*Questions to answer*.
1. Write out the part of the Waili Donuts article starting at "Sadly, Taichung residents" and ending at "for a taste.", word for word.
2. According to the Waili Donuts article, who usually gets credit for inventing the donut?

*Page extract*.
━━━━━━━━━━━━━━━━

COMPASS MAGAZINE, June 2006

Waili keeps the coffee and donuts coming

ChaoMa branch: 899, LiMing Rd., sec. 2
Chung Yo branch: "C" Building, B3 level, Chung Yo Department Store
停業 Closed

---By Douglas Habecker Translated by Uvia Chang

It is my honest opinion that nothing goes better with a hot cup of coffee, or a cold glass of milk, than a donut. However, I'm not talking about just any donut. For the proper effect, it has to be a thick, rich, cakey, all-American donut, preferably covered with powdered sugar or frosting. Dunk this into your mug, take a bite and it's pure heaven.

Over the last 150 years, Americans have consumed billions of donuts in an unstoppable craze that has given the pastry a hallowed place in the nation's food heritage. Usually, credit for inventing the donut goes to American ship captain Hansen Gregory who in 1847 came up with the idea because--depending on the story--he was a cheapskate trying to save on dough, he needed both hands on the ship's wheel and jammed a pastry on a spoke, or he found a novel solution for avoiding the uncooked centers of the fried pastries.

Sadly, Taichung residents lacked the opportunity to enjoy this rich heritage, until about 18 months ago when Waili Donuts introduced true American-style donuts for the first time. Opening at Christmas, 2004, the home-grown donut chain has since then expanded to three stores and has plans for another six in Taichung and Taipei before 2006 ends. From the very beginning, Waili did things the right way, inviting U.S. experts over to train staff and set up facilities. The results were immediate, as local residents began lining up for a taste.

━━━━━━━━━━━━━━━━

*Material provided*.

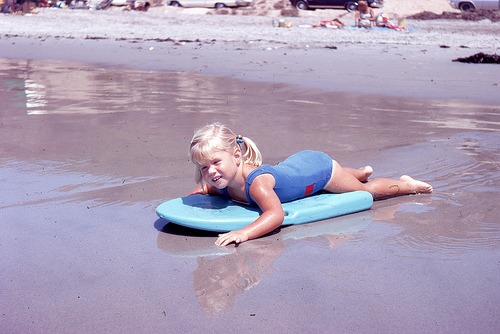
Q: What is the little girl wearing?
A: Swimsuit.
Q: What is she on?
A: Paddleboard.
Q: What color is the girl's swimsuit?
A: Blue.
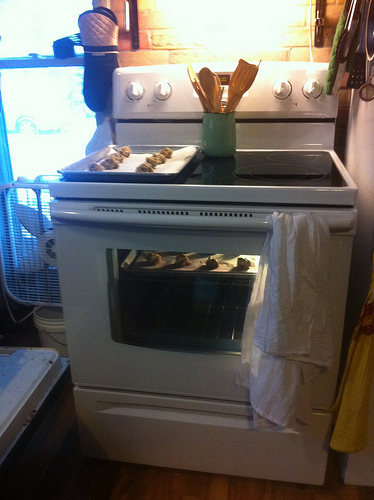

━━━━━━━━━━━━━━━━

*Responses for each task*.
1.
Sadly, Taichung residents lacked the opportunity to enjoy this rich heritage, until about 18 months ago when Waili Donuts introduced true American-style donuts for the first time. Opening at Christmas, 2004, the home-grown donut chain has since then expanded to three stores and has plans for another six in Taichung and Taipei before 2006 ends. From the very beginning, Waili did things the right way, inviting U.S. experts over to train staff and set up facilities. The results were immediate, as local residents began lining up for a taste.

2. American ship captain Hansen Gregory, in 1847.